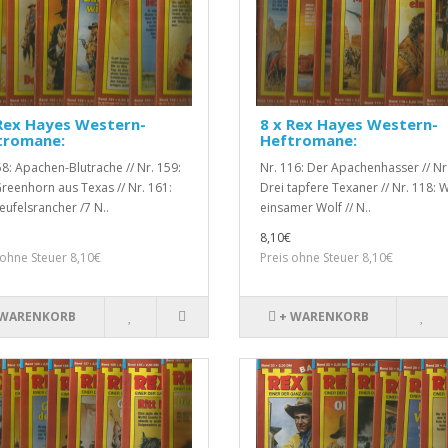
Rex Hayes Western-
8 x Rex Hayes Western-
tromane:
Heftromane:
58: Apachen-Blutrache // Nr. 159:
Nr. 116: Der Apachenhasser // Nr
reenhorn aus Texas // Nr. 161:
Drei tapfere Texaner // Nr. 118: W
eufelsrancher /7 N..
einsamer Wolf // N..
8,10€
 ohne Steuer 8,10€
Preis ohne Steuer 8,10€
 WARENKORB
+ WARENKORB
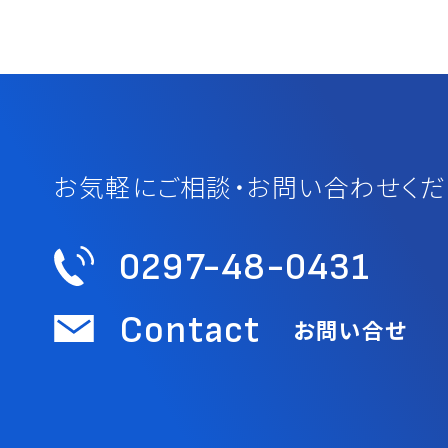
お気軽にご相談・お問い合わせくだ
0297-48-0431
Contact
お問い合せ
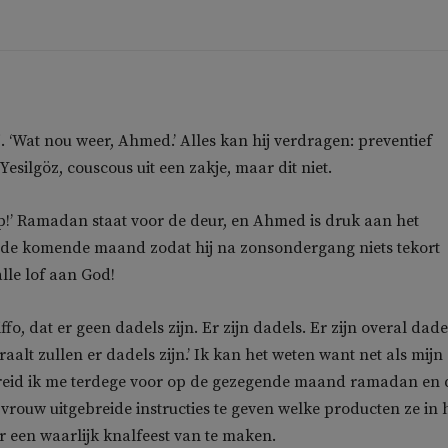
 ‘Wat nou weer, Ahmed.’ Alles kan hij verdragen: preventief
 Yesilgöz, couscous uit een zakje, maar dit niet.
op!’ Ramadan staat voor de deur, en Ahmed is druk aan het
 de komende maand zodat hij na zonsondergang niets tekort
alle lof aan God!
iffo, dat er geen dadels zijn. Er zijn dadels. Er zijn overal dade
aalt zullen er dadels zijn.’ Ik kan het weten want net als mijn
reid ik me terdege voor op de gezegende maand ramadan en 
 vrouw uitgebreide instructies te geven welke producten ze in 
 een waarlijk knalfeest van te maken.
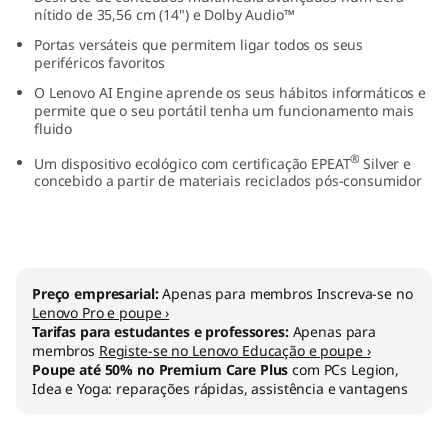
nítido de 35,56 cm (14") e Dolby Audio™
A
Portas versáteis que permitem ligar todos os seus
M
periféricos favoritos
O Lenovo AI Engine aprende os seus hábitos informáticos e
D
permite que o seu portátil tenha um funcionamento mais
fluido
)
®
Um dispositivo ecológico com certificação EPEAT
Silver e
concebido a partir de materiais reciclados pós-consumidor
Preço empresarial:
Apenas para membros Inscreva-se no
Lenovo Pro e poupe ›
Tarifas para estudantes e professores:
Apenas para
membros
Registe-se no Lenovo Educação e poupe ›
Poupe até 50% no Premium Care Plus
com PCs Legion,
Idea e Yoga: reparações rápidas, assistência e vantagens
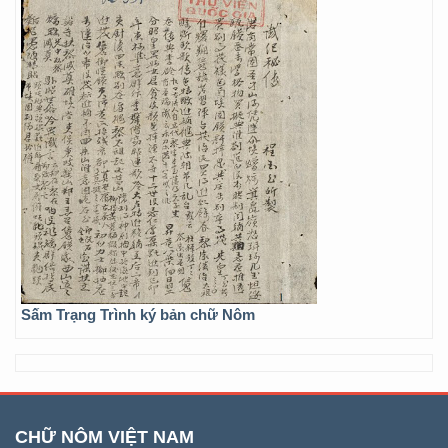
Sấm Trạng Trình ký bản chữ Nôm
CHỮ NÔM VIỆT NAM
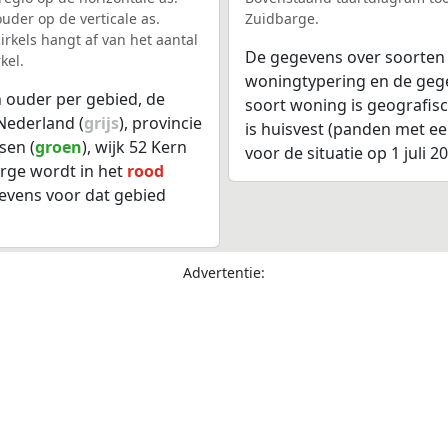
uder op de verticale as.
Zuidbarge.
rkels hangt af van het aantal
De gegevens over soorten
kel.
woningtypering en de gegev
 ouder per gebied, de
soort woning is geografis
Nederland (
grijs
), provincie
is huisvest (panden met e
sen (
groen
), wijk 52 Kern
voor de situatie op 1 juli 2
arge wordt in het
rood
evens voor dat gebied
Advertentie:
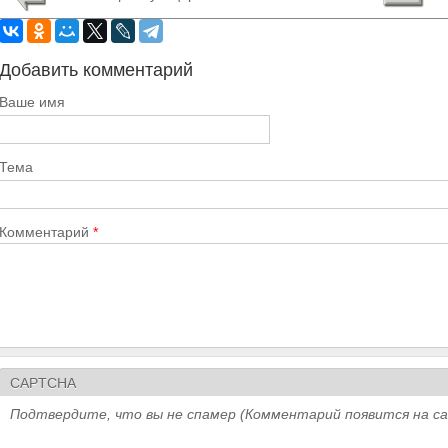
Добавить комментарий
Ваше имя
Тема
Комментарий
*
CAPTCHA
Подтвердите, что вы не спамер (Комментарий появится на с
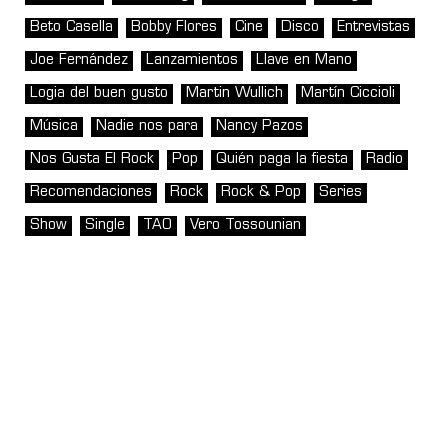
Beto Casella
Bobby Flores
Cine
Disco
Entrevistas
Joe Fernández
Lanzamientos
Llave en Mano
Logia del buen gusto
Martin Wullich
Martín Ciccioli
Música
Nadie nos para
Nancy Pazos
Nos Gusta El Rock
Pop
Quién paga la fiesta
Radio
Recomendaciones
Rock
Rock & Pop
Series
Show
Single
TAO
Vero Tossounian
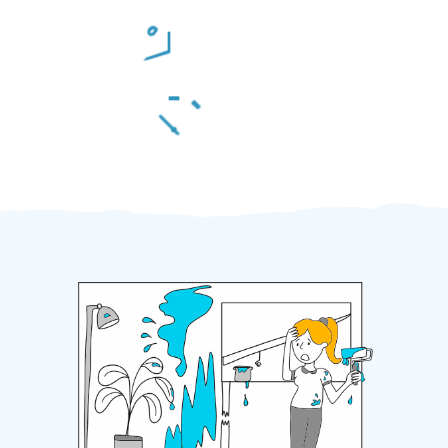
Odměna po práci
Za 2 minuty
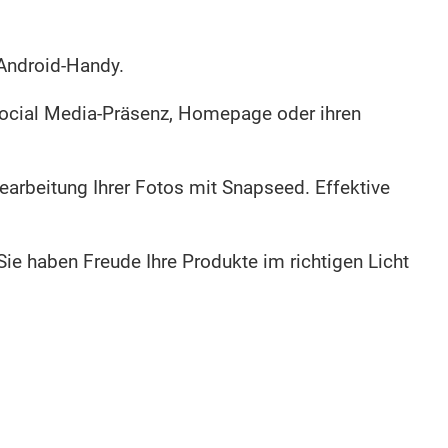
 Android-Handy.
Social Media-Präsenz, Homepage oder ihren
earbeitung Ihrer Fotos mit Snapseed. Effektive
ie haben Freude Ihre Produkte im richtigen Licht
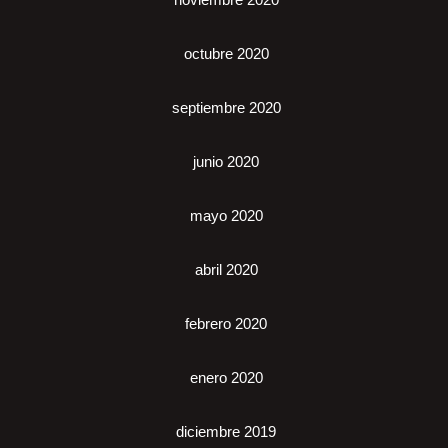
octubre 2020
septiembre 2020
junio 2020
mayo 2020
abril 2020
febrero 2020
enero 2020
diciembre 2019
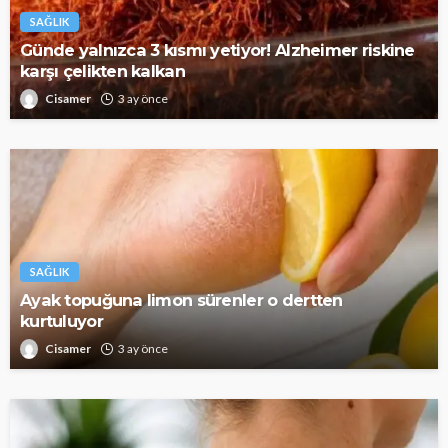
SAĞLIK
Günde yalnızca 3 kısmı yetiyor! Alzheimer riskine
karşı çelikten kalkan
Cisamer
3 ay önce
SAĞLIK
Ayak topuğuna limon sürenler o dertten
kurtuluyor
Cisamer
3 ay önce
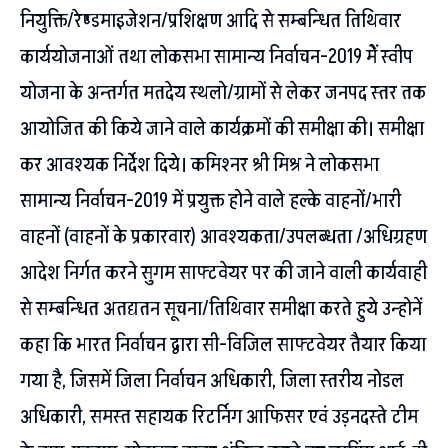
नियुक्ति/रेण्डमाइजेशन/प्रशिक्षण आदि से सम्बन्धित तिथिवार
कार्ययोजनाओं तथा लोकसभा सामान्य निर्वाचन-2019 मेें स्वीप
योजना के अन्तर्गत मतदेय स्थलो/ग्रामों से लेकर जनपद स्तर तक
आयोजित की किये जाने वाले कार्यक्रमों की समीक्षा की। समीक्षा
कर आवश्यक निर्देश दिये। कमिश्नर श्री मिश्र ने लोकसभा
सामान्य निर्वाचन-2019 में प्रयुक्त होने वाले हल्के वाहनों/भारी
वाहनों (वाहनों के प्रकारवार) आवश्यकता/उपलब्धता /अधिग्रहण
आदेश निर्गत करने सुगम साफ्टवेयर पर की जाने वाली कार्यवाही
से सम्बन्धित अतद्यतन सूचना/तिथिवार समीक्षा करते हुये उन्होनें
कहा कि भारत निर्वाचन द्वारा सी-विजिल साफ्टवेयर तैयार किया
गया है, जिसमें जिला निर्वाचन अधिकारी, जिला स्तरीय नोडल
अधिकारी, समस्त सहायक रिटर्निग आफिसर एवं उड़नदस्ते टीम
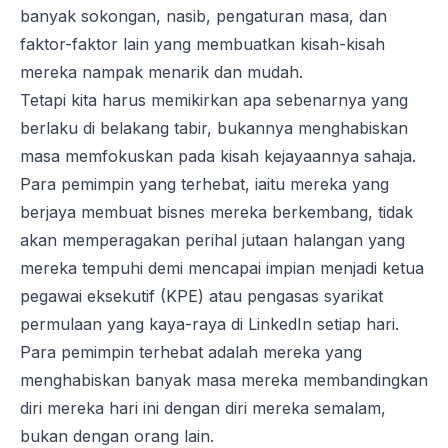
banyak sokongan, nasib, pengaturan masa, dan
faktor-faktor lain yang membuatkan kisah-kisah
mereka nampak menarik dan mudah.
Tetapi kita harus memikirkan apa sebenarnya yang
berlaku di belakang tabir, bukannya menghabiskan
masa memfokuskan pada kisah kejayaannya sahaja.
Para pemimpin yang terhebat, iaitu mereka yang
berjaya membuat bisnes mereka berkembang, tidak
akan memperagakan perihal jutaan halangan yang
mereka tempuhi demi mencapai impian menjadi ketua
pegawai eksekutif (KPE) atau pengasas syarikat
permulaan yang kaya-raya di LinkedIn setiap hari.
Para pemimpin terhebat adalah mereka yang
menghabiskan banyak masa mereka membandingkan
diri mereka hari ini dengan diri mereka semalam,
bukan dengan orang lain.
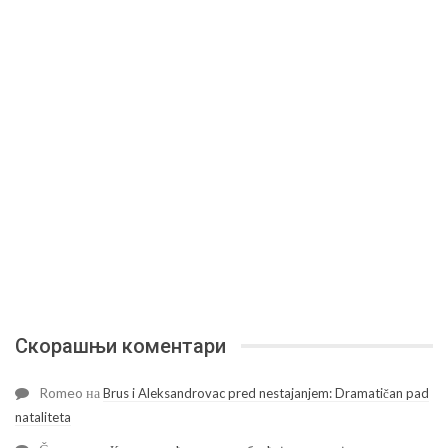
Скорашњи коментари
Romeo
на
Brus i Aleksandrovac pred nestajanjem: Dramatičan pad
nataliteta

- WHAT THE TASK REQUIRES
Retype the data exactly; images stay out.

- SOLUTION TO THIS EXERCISE
Rex Hayes Western-
8 x Rex Hayes Western-
tromane:
Heftromane:
58: Apachen-Blutrache // Nr. 159:
Nr. 116: Der Apachenhasser // Nr
reenhorn aus Texas // Nr. 161:
Drei tapfere Texaner // Nr. 118: W
eufelsrancher /7 N..
einsamer Wolf // N..
8,10€
 ohne Steuer 8,10€
Preis ohne Steuer 8,10€
 WARENKORB
+ WARENKORB
お気軽にご相談・お問い合わせくだ
0297-48-0431
Contact
お問い合せ
 ‘Wat nou weer, Ahmed.’ Alles kan hij verdragen: preventief
 Yesilgöz, couscous uit een zakje, maar dit niet.
op!’ Ramadan staat voor de deur, en Ahmed is druk aan het
 de komende maand zodat hij na zonsondergang niets tekort
alle lof aan God!
iffo, dat er geen dadels zijn. Er zijn dadels. Er zijn overal dade
aalt zullen er dadels zijn.’ Ik kan het weten want net als mijn
reid ik me terdege voor op de gezegende maand ramadan en 
 vrouw uitgebreide instructies te geven welke producten ze in 
 een waarlijk knalfeest van te maken.
nítido de 35,56 cm (14") e Dolby Audio™
A
Portas versáteis que permitem ligar todos os seus
M
periféricos favoritos
O Lenovo AI Engine aprende os seus hábitos informáticos e
D
permite que o seu portátil tenha um funcionamento mais
fluido
)
®
Um dispositivo ecológico com certificação EPEAT
Silver e
concebido a partir de materiais reciclados pós-consumidor
Preço empresarial:
Apenas para membros Inscreva-se no
Lenovo Pro e poupe ›
Tarifas para estudantes e professores:
Apenas para
membros
Registe-se no Lenovo Educação e poupe ›
Poupe até 50% no Premium Care Plus
com PCs Legion,
Idea e Yoga: reparações rápidas, assistência e vantagens
Sấm Trạng Trình ký bản chữ Nôm
CHỮ NÔM VIỆT NAM
uder op de verticale as.
Zuidbarge.
rkels hangt af van het aantal
De gegevens over soorten
kel.
woningtypering en de gegev
 ouder per gebied, de
soort woning is geografis
Nederland (
grijs
), provincie
is huisvest (panden met e
sen (
groen
), wijk 52 Kern
voor de situatie op 1 juli 2
arge wordt in het
rood
evens voor dat gebied
Advertentie:
Добавить комментарий
Ваше имя
Тема
Комментарий
*
CAPTCHA
Подтвердите, что вы не спамер (Комментарий появится на с
Beto Casella
Bobby Flores
Cine
Disco
Entrevistas
Joe Fernández
Lanzamientos
Llave en Mano
Logia del buen gusto
Martin Wullich
Martín Ciccioli
Música
Nadie nos para
Nancy Pazos
Nos Gusta El Rock
Pop
Quién paga la fiesta
Radio
Recomendaciones
Rock
Rock & Pop
Series
Show
Single
TAO
Vero Tossounian
Odměna po práci
Za 2 minuty
 Android-Handy.
Social Media-Präsenz, Homepage oder ihren
earbeitung Ihrer Fotos mit Snapseed. Effektive
ie haben Freude Ihre Produkte im richtigen Licht
octubre 2020
septiembre 2020
junio 2020
mayo 2020
abril 2020
febrero 2020
enero 2020
diciembre 2019
SAĞLIK
Günde yalnızca 3 kısmı yetiyor! Alzheimer riskine
karşı çelikten kalkan
Cisamer
3 ay önce
SAĞLIK
Ayak topuğuna limon sürenler o dertten
kurtuluyor
Cisamer
3 ay önce
नियुक्ति/रेण्डमाइजेशन/प्रशिक्षण आदि से सम्बन्धित तिथिवार
कार्ययोजनाओं तथा लोकसभा सामान्य निर्वाचन-2019 मेें स्वीप
योजना के अन्तर्गत मतदेय स्थलो/ग्रामों से लेकर जनपद स्तर तक
आयोजित की किये जाने वाले कार्यक्रमों की समीक्षा की। समीक्षा
कर आवश्यक निर्देश दिये। कमिश्नर श्री मिश्र ने लोकसभा
सामान्य निर्वाचन-2019 में प्रयुक्त होने वाले हल्के वाहनों/भारी
वाहनों (वाहनों के प्रकारवार) आवश्यकता/उपलब्धता /अधिग्रहण
आदेश निर्गत करने सुगम साफ्टवेयर पर की जाने वाली कार्यवाही
से सम्बन्धित अतद्यतन सूचना/तिथिवार समीक्षा करते हुये उन्होनें
कहा कि भारत निर्वाचन द्वारा सी-विजिल साफ्टवेयर तैयार किया
गया है, जिसमें जिला निर्वाचन अधिकारी, जिला स्तरीय नोडल
अधिकारी, समस्त सहायक रिटर्निग आफिसर एवं उड़नदस्ते टीम
banyak sokongan, nasib, pengaturan masa, dan
faktor-faktor lain yang membuatkan kisah-kisah
mereka nampak menarik dan mudah.
Tetapi kita harus memikirkan apa sebenarnya yang
berlaku di belakang tabir, bukannya menghabiskan
masa memfokuskan pada kisah kejayaannya sahaja.
Para pemimpin yang terhebat, iaitu mereka yang
berjaya membuat bisnes mereka berkembang, tidak
akan memperagakan perihal jutaan halangan yang
mereka tempuhi demi mencapai impian menjadi ketua
pegawai eksekutif (KPE) atau pengasas syarikat
permulaan yang kaya-raya di LinkedIn setiap hari.
Para pemimpin terhebat adalah mereka yang
menghabiskan banyak masa mereka membandingkan
diri mereka hari ini dengan diri mereka semalam,
bukan dengan orang lain.
Скорашњи коментари
Romeo
на
Brus i Aleksandrovac pred nestajanjem: Dramatičan pad
nataliteta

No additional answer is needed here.